Ogress

by Lyn Li Che

April, and already the spectre
of wet between my thighs, the promise

of chafing. I dab myself with baby powder
and think of the soft of my mother’s arms,

how I wasn’t allowed an extra bowl of rice
after I couldn’t fit into her secondhand shirt—

my stomach spilling out the seams. Eighth grade
and I was already destined to be lonely,

growing up in a forest of perfect Chinese legs,
more perfect Chinese daughters. Years later

and I’m still thinking of the girls at swim class:
scimitars of shoulder blades, right angles

where limb met body. After Jenna scrawled ogress
across my textbook, I sucked my stomach in

until I passed out trying to fold myself
into my body, any body. Embarrassed,

I told people I had a fainting disease.
Sometimes, I hold my breath in the bath

and imagine myself beautiful—green
mottling my skin, fangs unknotting my teeth.
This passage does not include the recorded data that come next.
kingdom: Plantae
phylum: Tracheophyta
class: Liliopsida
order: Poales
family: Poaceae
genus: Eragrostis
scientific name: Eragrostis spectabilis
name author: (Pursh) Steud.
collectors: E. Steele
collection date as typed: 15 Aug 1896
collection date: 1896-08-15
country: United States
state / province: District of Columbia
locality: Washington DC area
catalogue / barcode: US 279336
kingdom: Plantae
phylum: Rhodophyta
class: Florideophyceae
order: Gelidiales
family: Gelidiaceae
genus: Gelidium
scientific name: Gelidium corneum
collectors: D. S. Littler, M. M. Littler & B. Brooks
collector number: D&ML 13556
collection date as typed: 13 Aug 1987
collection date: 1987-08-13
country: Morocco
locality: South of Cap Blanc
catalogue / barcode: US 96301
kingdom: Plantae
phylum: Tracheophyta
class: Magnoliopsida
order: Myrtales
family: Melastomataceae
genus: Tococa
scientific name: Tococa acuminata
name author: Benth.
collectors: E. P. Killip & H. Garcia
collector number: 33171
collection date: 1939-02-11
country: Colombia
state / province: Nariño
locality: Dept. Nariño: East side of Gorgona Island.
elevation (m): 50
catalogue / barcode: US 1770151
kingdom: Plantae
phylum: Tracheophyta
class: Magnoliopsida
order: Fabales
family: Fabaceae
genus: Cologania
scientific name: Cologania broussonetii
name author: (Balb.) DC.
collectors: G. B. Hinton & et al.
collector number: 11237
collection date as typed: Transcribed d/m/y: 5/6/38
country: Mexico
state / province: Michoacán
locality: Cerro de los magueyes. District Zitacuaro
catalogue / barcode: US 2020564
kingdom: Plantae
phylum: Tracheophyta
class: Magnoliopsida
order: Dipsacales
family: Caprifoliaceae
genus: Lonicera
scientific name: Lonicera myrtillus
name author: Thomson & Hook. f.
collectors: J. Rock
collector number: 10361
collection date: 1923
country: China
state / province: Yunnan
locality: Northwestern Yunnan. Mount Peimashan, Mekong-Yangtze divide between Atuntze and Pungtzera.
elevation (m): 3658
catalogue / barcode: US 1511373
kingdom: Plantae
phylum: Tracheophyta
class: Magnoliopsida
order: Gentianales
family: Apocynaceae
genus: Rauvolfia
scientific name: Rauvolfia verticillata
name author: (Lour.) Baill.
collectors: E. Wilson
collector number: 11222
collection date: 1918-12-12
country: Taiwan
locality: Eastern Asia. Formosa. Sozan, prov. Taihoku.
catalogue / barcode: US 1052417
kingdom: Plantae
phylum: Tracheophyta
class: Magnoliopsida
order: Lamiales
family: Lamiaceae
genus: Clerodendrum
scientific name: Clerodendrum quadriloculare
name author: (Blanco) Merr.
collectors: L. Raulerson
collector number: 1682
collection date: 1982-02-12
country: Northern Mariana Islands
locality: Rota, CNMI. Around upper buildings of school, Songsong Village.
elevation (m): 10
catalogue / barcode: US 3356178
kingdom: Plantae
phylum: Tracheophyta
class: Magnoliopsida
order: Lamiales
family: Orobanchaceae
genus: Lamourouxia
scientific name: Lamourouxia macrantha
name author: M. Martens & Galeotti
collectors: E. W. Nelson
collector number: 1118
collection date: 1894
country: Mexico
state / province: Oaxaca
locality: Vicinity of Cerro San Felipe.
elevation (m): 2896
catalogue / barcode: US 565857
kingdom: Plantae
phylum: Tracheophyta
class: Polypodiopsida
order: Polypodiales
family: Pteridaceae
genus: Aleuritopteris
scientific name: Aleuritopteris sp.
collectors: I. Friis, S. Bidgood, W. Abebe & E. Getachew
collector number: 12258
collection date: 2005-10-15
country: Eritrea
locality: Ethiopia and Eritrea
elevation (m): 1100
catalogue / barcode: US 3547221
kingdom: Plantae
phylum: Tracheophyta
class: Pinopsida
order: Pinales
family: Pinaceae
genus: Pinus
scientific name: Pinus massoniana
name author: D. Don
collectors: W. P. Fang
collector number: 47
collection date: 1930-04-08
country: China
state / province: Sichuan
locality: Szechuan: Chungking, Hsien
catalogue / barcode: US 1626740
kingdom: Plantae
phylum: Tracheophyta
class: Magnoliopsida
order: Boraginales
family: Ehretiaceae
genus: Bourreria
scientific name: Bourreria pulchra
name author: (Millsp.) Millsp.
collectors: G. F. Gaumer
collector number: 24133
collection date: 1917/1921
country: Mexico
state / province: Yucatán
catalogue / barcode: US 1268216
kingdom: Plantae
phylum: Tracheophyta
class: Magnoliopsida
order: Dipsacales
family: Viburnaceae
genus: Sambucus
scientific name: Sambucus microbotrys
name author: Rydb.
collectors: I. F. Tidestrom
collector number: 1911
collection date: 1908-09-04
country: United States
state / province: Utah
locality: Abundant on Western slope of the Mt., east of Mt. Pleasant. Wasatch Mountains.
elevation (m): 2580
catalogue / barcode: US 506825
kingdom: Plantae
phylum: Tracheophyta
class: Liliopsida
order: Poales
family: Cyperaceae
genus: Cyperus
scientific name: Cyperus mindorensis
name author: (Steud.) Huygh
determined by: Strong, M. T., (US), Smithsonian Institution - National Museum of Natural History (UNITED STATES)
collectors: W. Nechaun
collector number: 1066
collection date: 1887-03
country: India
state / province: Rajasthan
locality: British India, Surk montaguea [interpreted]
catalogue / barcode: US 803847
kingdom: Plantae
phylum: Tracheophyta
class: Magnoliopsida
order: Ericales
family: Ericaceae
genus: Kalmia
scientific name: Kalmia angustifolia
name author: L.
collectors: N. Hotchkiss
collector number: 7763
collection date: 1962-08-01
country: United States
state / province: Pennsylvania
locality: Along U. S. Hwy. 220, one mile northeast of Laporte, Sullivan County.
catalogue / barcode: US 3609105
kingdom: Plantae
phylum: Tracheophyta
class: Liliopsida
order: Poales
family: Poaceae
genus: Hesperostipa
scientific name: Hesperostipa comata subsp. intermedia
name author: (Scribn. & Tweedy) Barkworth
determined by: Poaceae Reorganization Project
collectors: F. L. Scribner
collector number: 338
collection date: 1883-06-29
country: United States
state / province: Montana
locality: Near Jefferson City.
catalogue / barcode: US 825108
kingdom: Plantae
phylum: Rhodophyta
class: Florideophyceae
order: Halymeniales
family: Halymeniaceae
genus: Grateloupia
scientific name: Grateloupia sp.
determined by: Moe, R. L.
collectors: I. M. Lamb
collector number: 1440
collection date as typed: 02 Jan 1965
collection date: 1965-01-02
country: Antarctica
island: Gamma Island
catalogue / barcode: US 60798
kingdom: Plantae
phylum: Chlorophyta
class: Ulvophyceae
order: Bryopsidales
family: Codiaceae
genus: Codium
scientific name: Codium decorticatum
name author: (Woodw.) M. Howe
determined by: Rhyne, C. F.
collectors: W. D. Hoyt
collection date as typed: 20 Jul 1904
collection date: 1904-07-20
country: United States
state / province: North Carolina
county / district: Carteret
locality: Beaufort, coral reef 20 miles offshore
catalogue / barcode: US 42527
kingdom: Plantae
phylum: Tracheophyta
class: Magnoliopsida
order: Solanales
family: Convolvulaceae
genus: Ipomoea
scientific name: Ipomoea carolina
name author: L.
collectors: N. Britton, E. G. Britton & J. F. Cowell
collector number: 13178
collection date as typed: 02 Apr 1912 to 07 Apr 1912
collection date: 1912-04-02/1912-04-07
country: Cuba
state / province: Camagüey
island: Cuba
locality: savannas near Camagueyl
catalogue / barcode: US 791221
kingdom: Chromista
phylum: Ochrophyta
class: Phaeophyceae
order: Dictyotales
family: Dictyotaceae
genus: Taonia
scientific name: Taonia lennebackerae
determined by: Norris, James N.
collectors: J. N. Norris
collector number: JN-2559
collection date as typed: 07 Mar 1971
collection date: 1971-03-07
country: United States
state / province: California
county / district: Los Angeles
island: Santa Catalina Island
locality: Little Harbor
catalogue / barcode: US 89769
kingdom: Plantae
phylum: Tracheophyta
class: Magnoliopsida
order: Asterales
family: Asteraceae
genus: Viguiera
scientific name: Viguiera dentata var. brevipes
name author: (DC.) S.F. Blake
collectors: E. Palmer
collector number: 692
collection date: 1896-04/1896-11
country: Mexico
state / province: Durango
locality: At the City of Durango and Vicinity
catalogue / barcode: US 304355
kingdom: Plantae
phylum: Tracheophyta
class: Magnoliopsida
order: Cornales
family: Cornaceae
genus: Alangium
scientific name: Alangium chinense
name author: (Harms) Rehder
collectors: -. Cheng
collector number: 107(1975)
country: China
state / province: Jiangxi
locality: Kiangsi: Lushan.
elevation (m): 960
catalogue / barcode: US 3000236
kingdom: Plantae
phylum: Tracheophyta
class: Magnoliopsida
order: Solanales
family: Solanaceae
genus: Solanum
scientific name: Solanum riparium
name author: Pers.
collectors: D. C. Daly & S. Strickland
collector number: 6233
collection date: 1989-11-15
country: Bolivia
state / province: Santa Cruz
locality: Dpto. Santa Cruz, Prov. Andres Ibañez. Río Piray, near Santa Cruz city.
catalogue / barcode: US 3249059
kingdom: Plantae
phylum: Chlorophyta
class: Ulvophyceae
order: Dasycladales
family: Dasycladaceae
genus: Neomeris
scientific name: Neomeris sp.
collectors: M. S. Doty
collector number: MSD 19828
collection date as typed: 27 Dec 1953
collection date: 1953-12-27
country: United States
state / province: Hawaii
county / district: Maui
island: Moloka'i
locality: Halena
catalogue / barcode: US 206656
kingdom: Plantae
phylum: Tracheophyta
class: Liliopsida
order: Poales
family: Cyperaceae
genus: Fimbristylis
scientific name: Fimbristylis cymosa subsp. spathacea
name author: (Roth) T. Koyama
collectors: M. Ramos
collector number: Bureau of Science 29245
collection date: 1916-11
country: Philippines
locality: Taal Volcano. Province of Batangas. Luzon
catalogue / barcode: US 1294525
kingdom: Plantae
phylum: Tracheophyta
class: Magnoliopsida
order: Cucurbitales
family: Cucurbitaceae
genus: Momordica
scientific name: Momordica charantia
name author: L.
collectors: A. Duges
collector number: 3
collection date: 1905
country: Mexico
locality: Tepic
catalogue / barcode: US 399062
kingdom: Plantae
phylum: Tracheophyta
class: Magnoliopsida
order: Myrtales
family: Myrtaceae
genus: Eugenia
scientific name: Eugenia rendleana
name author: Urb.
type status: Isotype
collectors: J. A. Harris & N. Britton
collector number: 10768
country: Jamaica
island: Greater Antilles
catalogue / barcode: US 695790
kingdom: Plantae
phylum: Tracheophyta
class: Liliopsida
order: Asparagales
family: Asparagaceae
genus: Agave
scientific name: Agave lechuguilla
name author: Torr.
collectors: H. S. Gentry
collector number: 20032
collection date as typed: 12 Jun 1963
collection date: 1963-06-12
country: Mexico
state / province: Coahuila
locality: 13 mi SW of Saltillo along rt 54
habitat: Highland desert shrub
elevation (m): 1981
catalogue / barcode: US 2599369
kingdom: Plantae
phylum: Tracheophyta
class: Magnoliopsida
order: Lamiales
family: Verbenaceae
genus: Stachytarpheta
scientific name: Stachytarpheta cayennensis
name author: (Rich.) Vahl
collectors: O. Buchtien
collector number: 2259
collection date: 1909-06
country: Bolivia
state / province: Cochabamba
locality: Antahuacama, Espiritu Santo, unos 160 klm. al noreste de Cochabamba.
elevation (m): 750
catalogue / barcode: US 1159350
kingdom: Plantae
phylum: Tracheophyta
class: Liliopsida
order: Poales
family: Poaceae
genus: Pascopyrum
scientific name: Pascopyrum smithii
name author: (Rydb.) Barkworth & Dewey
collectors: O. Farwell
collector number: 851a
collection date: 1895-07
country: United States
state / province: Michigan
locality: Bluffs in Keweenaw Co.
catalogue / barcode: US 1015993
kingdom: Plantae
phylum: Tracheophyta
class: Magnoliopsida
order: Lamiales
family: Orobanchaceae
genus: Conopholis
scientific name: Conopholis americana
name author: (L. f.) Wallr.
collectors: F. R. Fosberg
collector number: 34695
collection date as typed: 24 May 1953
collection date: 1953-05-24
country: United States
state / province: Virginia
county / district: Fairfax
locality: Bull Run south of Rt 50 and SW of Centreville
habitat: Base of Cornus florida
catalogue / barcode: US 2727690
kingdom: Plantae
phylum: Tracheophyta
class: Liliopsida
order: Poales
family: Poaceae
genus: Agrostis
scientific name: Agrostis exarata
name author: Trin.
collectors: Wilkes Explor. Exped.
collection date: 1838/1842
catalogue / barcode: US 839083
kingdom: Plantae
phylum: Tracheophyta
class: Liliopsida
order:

I touch my brutish face in the mirror:
all of it aching, heavy. All of it me.


 LYN LI CHE is originally from Malaysia. Her poems have been published or are forthcoming in Crazyhorse, Michigan Quarterly Review, Indiana Review, Gulf Coast, Waxwing, PANK, Tupelo Quarterly, BOAAT, River Styx, and others. A 2021 Kundiman Mentorship Lab Fellow, she currently lives in New York City where she works in tech strategy.